### 課題の説明
下記の資料のうち、「pose: elev=249.0 azim=103.6」を含む行から「Dot at: (248, 258)」を含む行までを、両端の行も含めて一字一句そのまま書き写すこと。画像は回答から除くこと。

### 資料一覧
------------------------------------------------

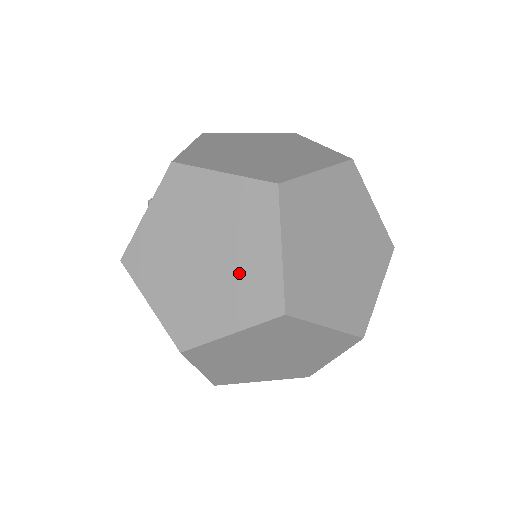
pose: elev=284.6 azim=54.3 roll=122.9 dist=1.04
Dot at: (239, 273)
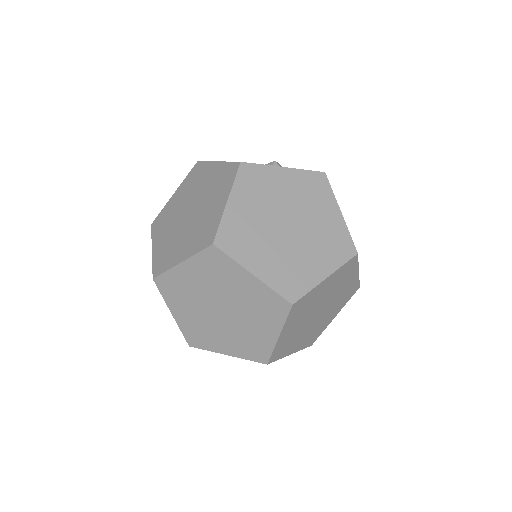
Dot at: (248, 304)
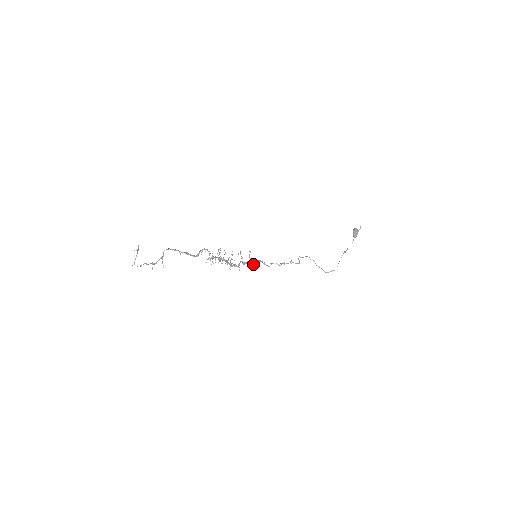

------------------------------------------------

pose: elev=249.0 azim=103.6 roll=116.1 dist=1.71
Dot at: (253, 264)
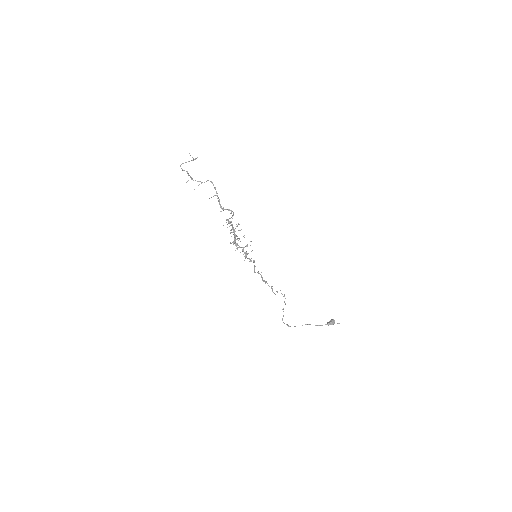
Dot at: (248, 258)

------------------------------------------------

### 課題への回答
pose: elev=249.0 azim=103.6 roll=116.1 dist=1.71
Dot at: (253, 264)
Dot at: (248, 258)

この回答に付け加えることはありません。